Supplied passage –
· · · ·

Amid the whispering leaves of ancient oaks and billowing Spanish moss, an elegant woman with dark eyes and graceful stature strolls across the sacred grounds of Penn Center. Victoria Smalls, Director of History, Art and Culture is deeply rooted in the historic site. Born on St. Helena Island in 1970 to Elting B. and Laura Markovich Smalls, the first interracial couple on the island, Victoria lived a life of felicity and bliss in the midst of the Gullah culture. It would be years before her connection to Penn Center would come full circle.

Her father, a towering 6’6” charismatic man with a deep bass voice, met her mother during a Bahai conference at Penn Center in the 1960s. The Bahai Faith is a world religion that believes all religions, races, and people come from one God. Having graduated from Penn School in 1943, her father was a well-respected, beloved member of the Gullah community. Her mother, Laura, was a homemaker from Michigan who loved to paint with pastels. Due to the illegality of interracial marriages in South Carolina at the time, the couple married in Michigan. The newly blended family consisted of Laura’s four children and Elting’s six children, and would eventually grow to 18 children. Settling on St. Helena Island in the Tom Fripp community, Victoria’s upbringing was wrapped in layers of love like an old quilt. Despite the racial blending of the family, in an era where such unions were not overtly accepted, the Gullah community welcomed them with open arms.

Victoria’s exposure to the Gullah language from island residents and St. Helena Elementary school resulted in bilingualism. However, she soon sought to extinguish her vernacular when laughed at by some children while shopping in Beaufort. Her efforts to curtail her linguistic differences resulted in a stutter and a more subdued nature in an effort to hide her impediment.

But the wisdom of a respected Gullah community member, Mr. Gregory, a.k.a. ‘Buzzy,’ would ameliorate the situation. Immediately recognizing her problem, he offered young Victoria guidance. “You know you can get rid of that.” Continuing with sensitivity and compassion, “Think about what you will say before you say it. Sing your words.” Instantly she understood, and in less than a year, her speech was corrected.

Victoria attended South Carolina State University and University of South Carolina-Beaufort with a concentration in Early Childhood Education. As an artist, she painted and worked at The Red Piano Too art gallery with Mary Mack and hoped one day to own an art gallery featuring Gullah artisans. Nevertheless, fate would intervene. One afternoon as Victoria volunteered at Penn Center, she stood on the historic grounds glancing around and simply said, “Penn Center needs me.” Not long after she became Director of History, Art and Culture. “It was as if those who had gone before me heard my words. The words were so powerful it brought me to where I am.” She was finally home.

An American treasure, Penn School/Center was established more than 150 years ago to educate newly freed African Americans. Its rich history has very distinctive doctrines such as spirituality, strong character development, and learning a trade in order to compete on a national level. The school’s combination of academic advancement with the development of an industrial trade was very successful. The third component for self-sufficiency was land ownership, a philosophy many on the island embraced.

Victoria’s three children continue the Gullah legacy. Her eldest son, Christopher, a recent graduate of Winthrop College with a degree in Fine Arts, is a talented artist like his mother and grandmother before him. Her second son, Julian, a gifted student and talented football player, was “too rare and too beautiful for this world to keep.” Nine-year-old daughter, Layla, is vivacious and artistic, having already sold a piece of her art to an NFL player in Florida. Layla embodies all the love, compassion, and energy of her ancestry and will no doubt carry on family traditions.

· · · ·

Collected data –

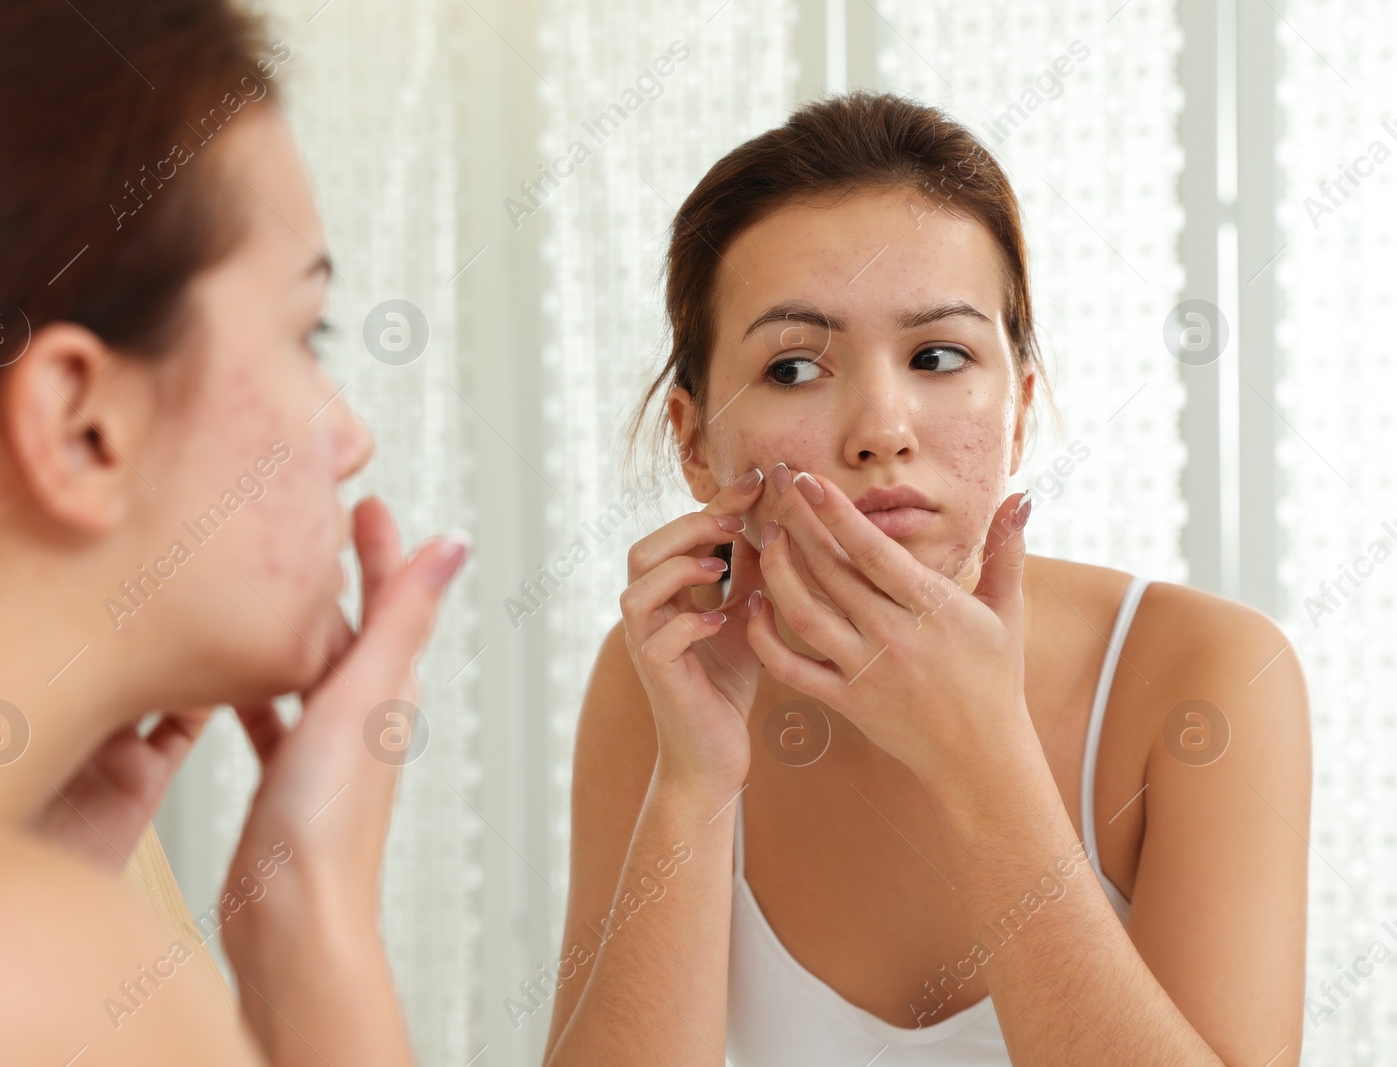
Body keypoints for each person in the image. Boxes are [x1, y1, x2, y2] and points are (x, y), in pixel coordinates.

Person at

· · · ·

Task instructions – Using the profile of Victoria Smalls, decide whether each statement agrees with it: (a) Her parents married in South Carolina. (b) Her father graduated from Penn School in 1943. (c) Mr. Gregory told her to sing her words. Answer yes or no for each, and quote the deciding words.

Output for this exercise –
(a) No: "Due to the illegality of interracial marriages in South Carolina at the time, the couple married in Michigan."
(b) Yes: "Having graduated from Penn School in 1943"
(c) Yes: "Sing your words."